Allahü teâlâ, insanın ihtiyari hareketini yaratmak için, insanın irâdesini sebep kılmıştır. Bu şart olmasa da yaratır. Fakat bu şart ile, bu sebep ile yaratması O’nun âdetidir. Peygamberlerinde (aleyhimüsselam) ve evliyâsında (kaddesallahü teâlâ esrârehümül’azîz) bu âdetini bozarak sebepsiz de yarattığı çok görülmüştür. Buna “kerâmet” denir.
İNSANLAR MECBUR DEĞİLDİR
Allahü teâlânın irâdesi ile de yaratmak âdeti değildir. Bunun için, insanlar işlerinde mecbur değildirler. İnsan irade eder, hareket etmesini ister, kudretini kullanır; Allahü teâlâ da, irade ederse, o iş meydana gelir. Şeytan, “İnsan, Allahü teâlâ isterse ibadet yapar, istemezse yapmaz. O hâlde insan, işleri yapıp yapmamakta cebr olunmaktadır. İnsan çalışsa da, çalışmasa da, ezeldeki kaza ve kader hâsıl olacaktır” diyerek insanları aldatmaktadır. İnsanın işleri ezeldeki takdir ile meydana geliyor ise de, meydana gelmeleri için önce kul, irâde-i cüz’iyyesini kullanmaktadır. İşin yapılmasını veya yapılmamasını istemektedir. İnsanın işlerini Allahü teâlânın ezelde takdir etmesi demek, insanın neleri irade edeceğini bilmesi ve dilemesi demektir. Bunları Levh-ül-mahfûzda yazmıştır. Böyle olduğu için, kulun mecbur olması lazım gelmez.

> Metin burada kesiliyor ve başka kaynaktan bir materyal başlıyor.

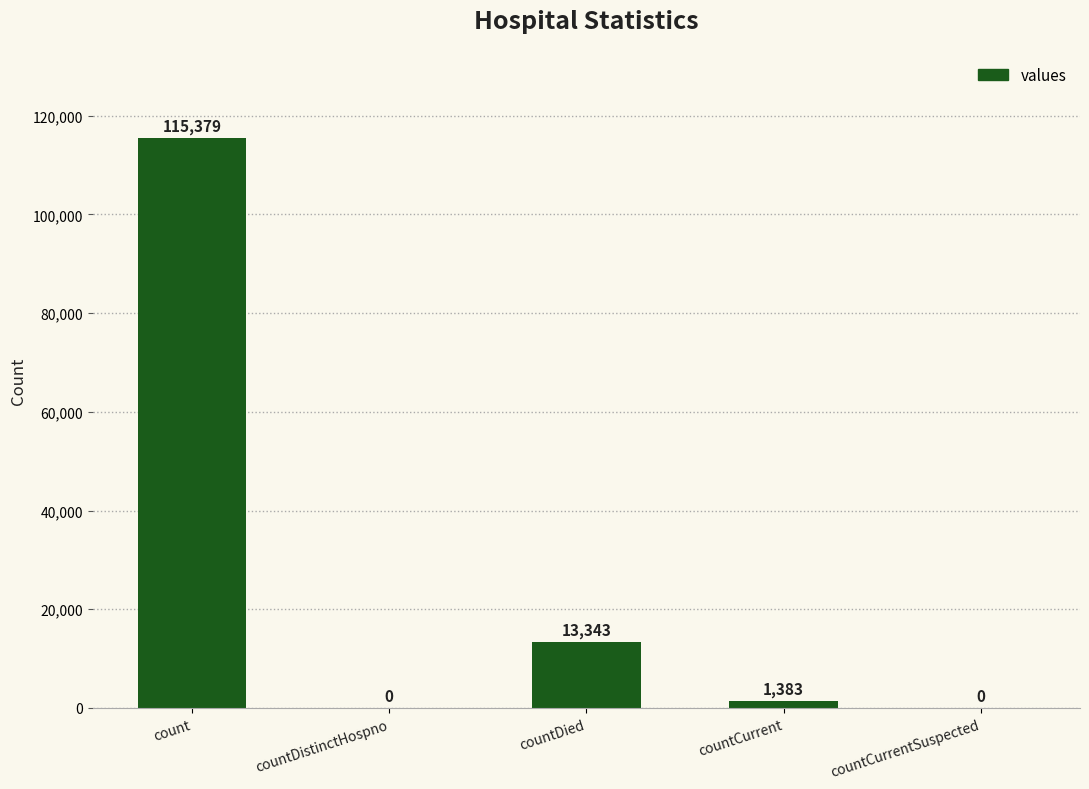

What is the difference between the values at countDistinctHospno and countDied?

13343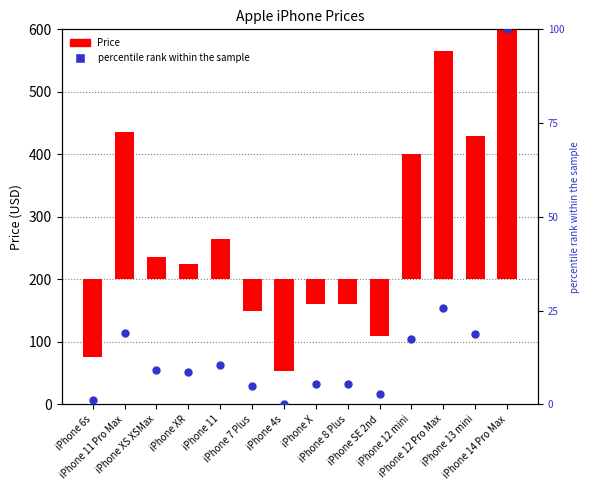

What are all the series names shown in the legend?

Price, percentile rank within the sample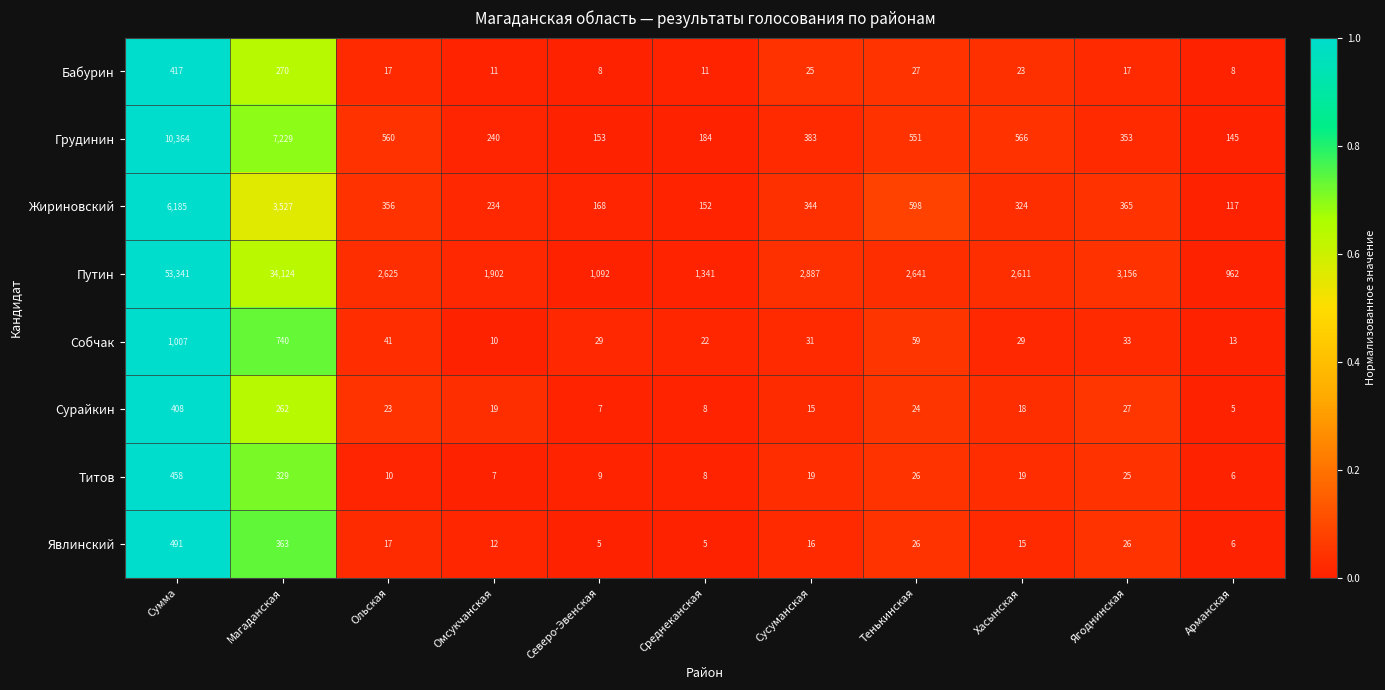

What is the total value across all series at Ольская?

3649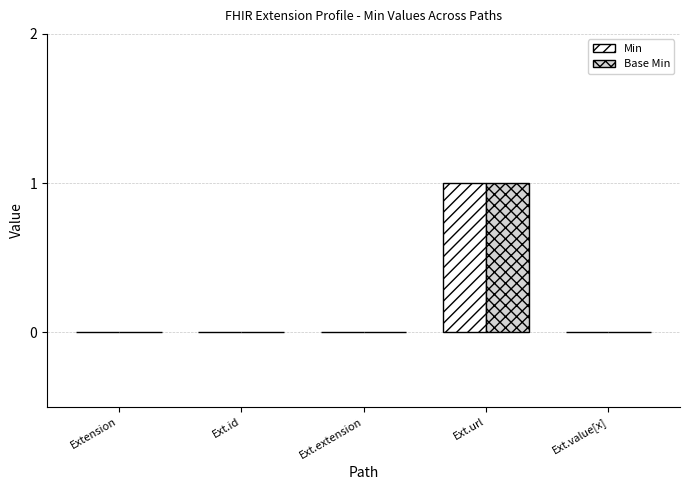

Which category has the highest value across all series?

Ext.url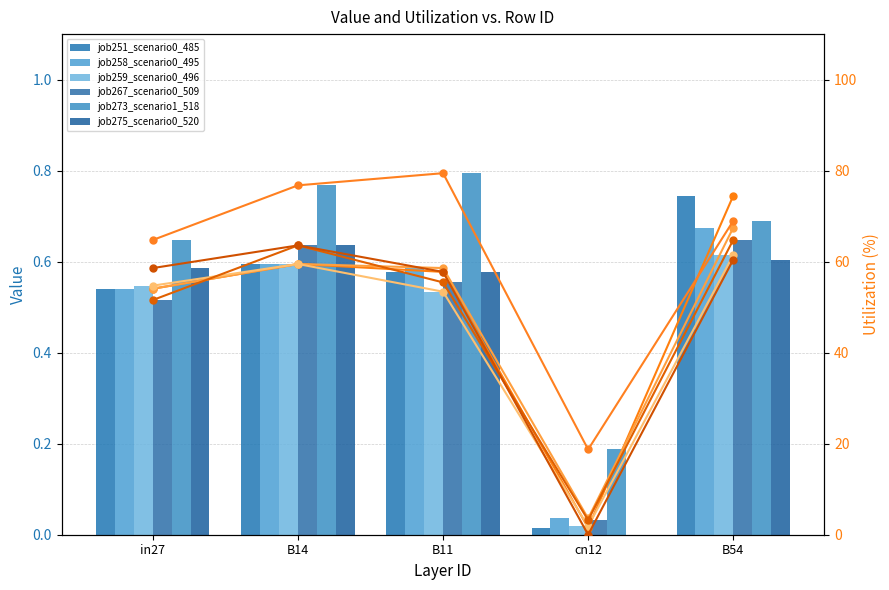

What is the value of the job258_scenario0_495 bar at the 1st from the left?

54.1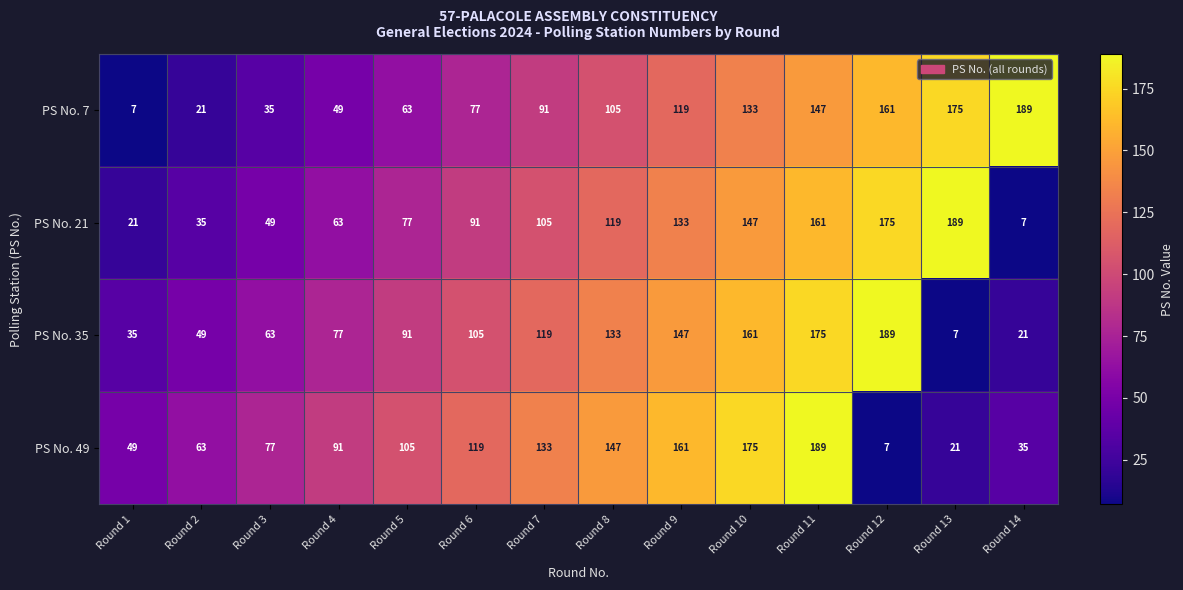

The value of PS No. 49 at Round 8 is 147. True or false?

True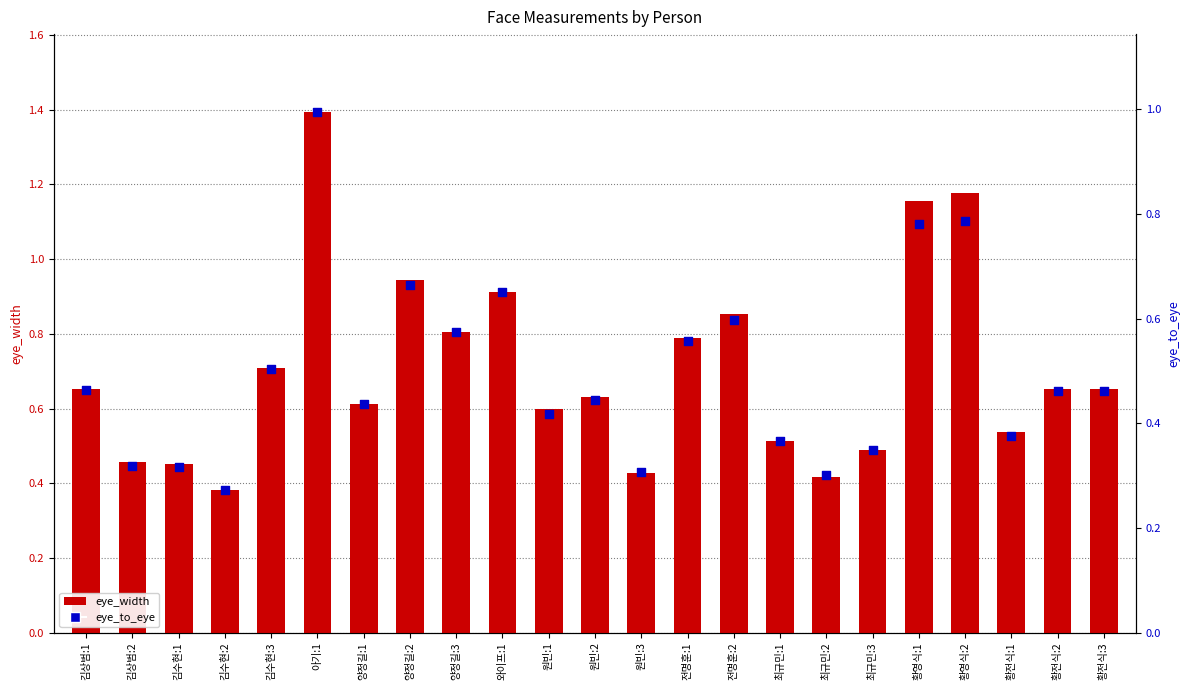

At which category is the sum across all series the highest?

아기:1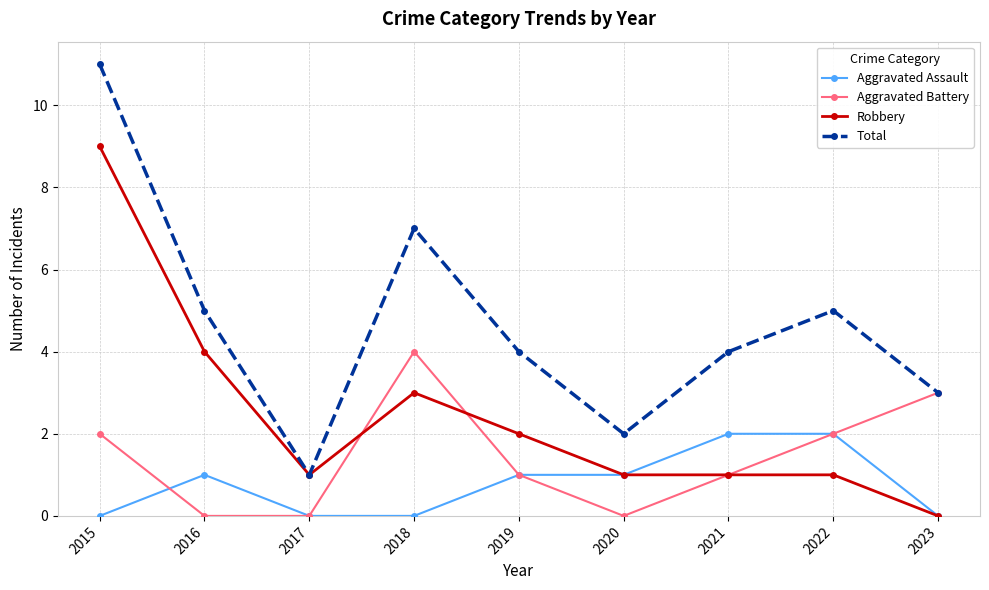

Which series has the largest range (max minus min)?

Total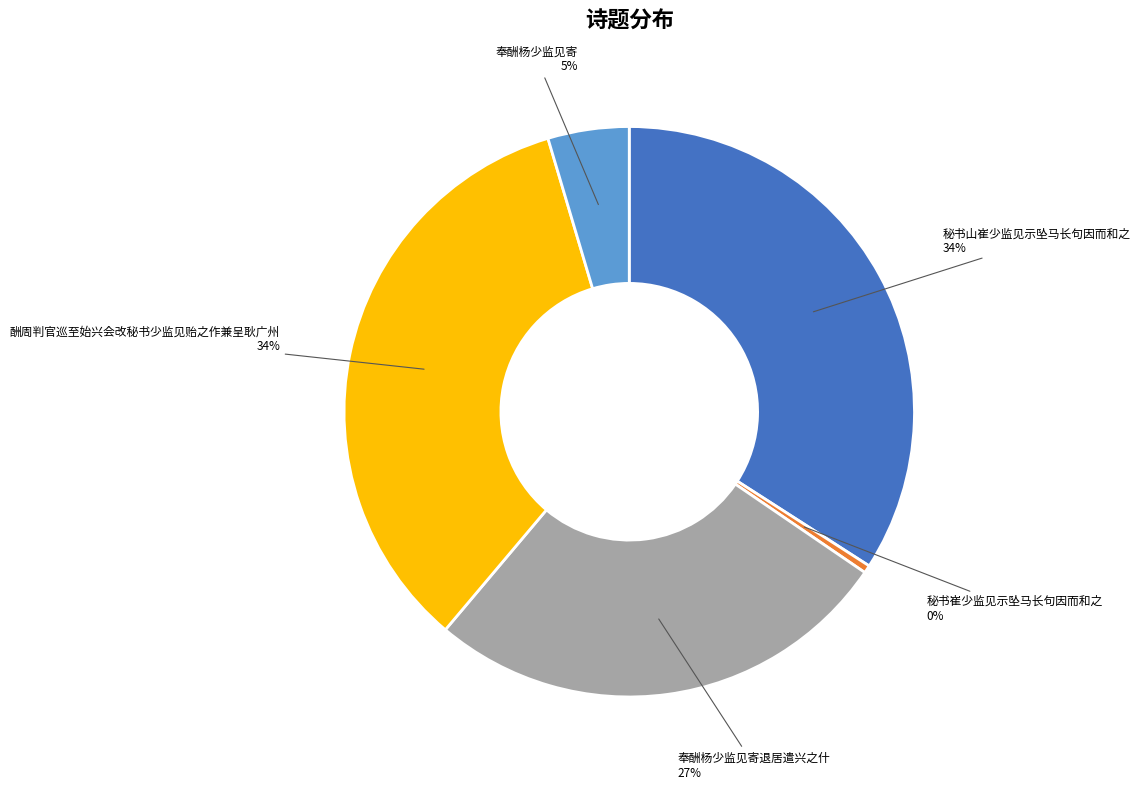

Does any single category account for the majority?

No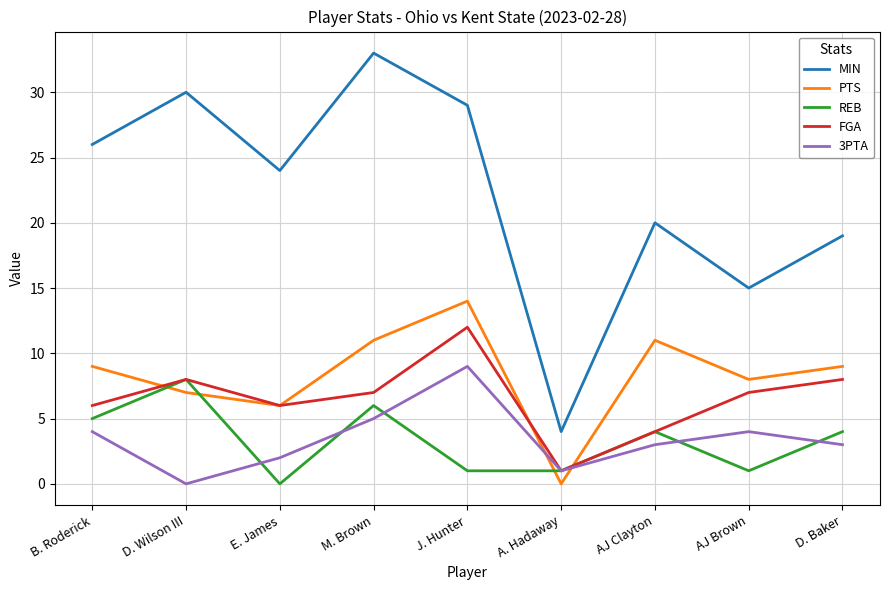

What is the difference between the highest and lowest values at B. Roderick?

22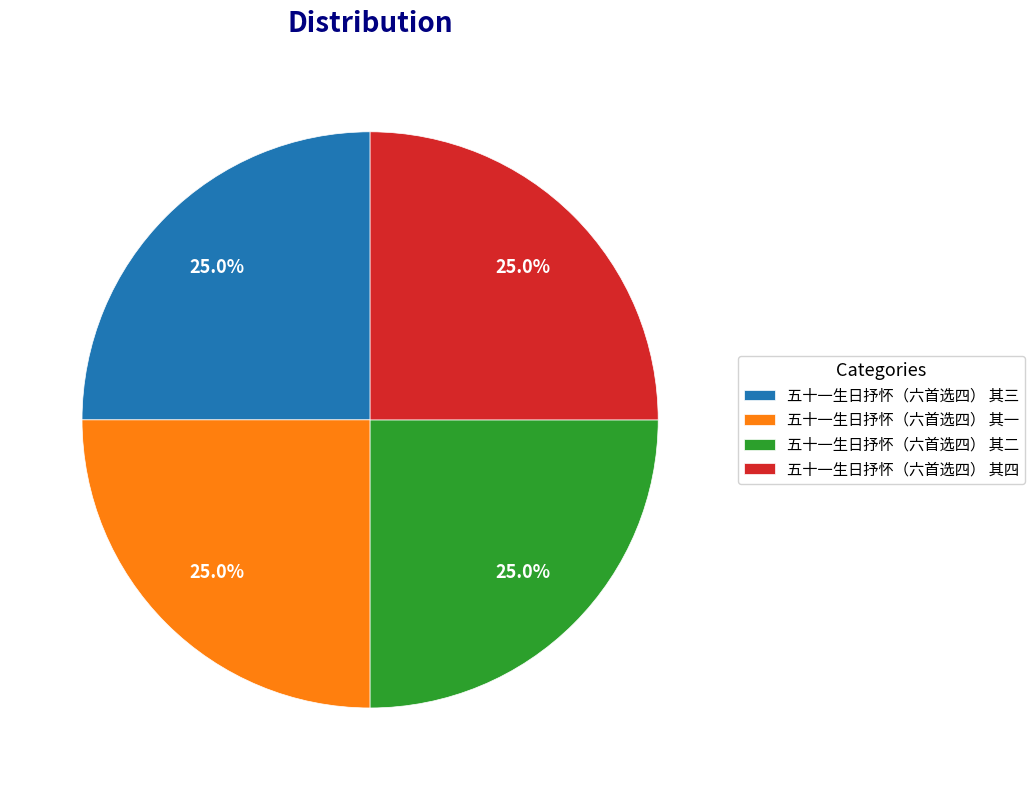

To the nearest percent, what portion does 五十一生日抒怀（六首选四） 其二 represent?

25%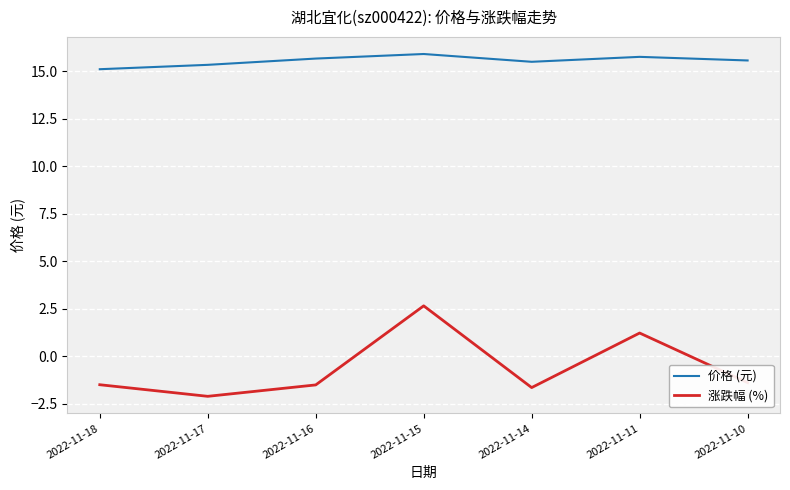

What is the difference between the second highest and second lowest values in the 价格 (元) series?

0.4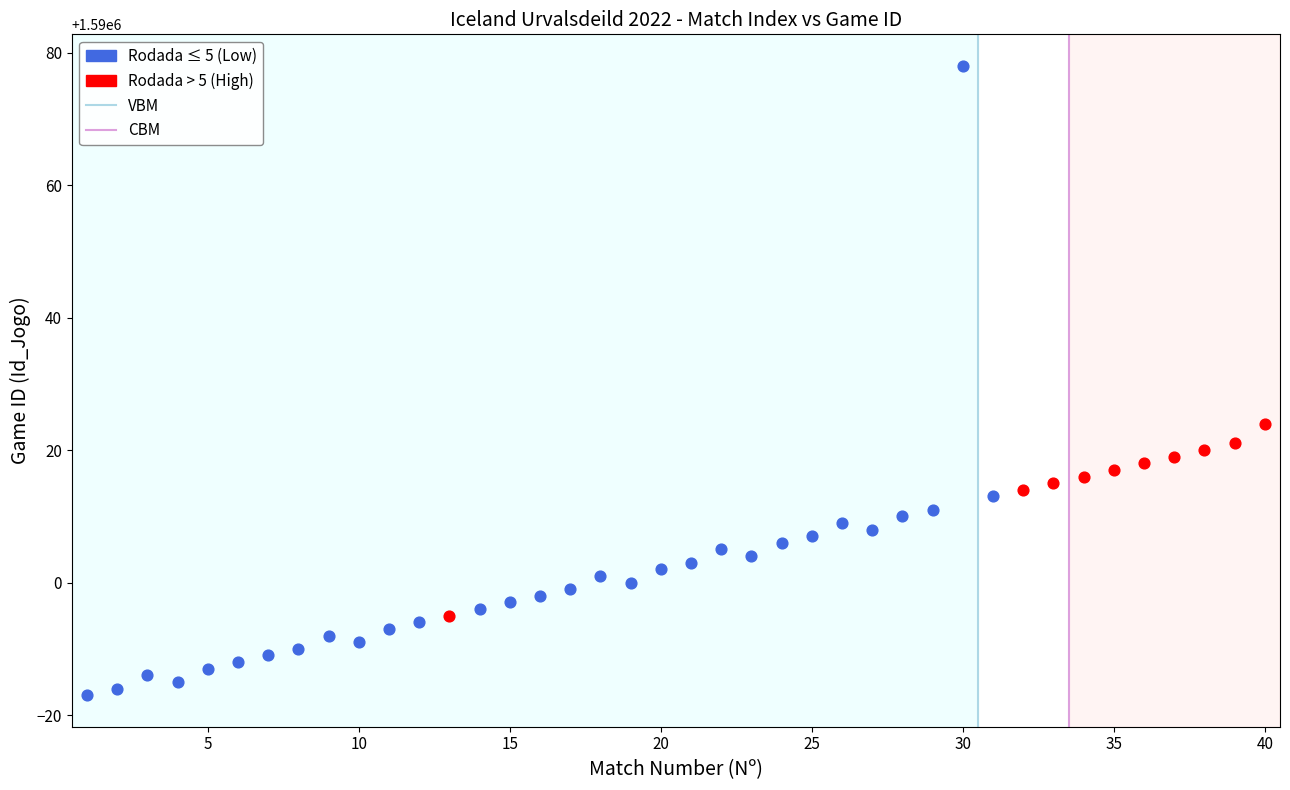

Which series contains the lowest Y value?

Rodada ≤ 5 (Low)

Büyük İslâm âlimi Seyyid Abdülhakîm Efendi, “Ezeldeki kaza ve kader, Allahü teâlânın kullarının neleri yapmak istediğini ezelde bilmesidir. Neleri yapmasını ezelde emr etmesi değildir” buyurdu. Yani kaza ve kader, emr-i ezeli değildir, ilm-i ezelîdir; bir cebr-i mütehakkim değil, ilm-i mütekaddimdir.
BİLMEK ZORLAMAK DEĞİLDİR
Bir kimse, başka bir kişinin bir günde yapacağı şeyleri bilse ve bunları yapmasını irade etse ve hepsini bir kâğıda yazsa, bunları yapacak olan kimse, o kimsenin mecburu olmaz. “Yapacaklarımı biliyordun ve yapılmasını istedin ve kâğıda yazdın. O hâlde, bunları sen yaptın” da diyemez. Çünkü bunları kendi iradesi ile ve kendisi yapmıştır. O kimsenin bildiği, dilediği ve yazdığı için yapmamıştır. Allahü teâlânın ezelde bilmesi ve dilemesi ve levh-ül-mahfûza yazması da, insanları mecbur etmek olmaz. Allahü teâlâ ezelde dilediği için, levh-ül-mahfûza yazmıştır. Kulun yapacağını bildiği için, yapılmasını irade etmiştir. Allahü teâlânın ezeldeki bilgisi, kulun kendi iradesi ile yapacağı işe bağlıdır. Kulun işi de, Allahü teâlânın bu ilmi ve iradesi ile ve yaratmasıyla meydana gelmektedir. Kul, iradesini kullanmazsa, Allahü teâlâ, kulun iradesini kullanmayacağını ezelde bilir ve bildiği için irade etmez ve yaratmaz. Demek ki, ilim maluma tabidir. İnsanların iradesi olmasaydı da, insanların işleri yalnız Allahü teâlânın iradesi ile yaratılsaydı, insanlar mecburdur denilirdi. Ehl-i sünnet itikadına göre insanların işleri, insanın kudreti ile Allahü teâlânın kudretinin birlikte tesiri ile meydana gelmektedir.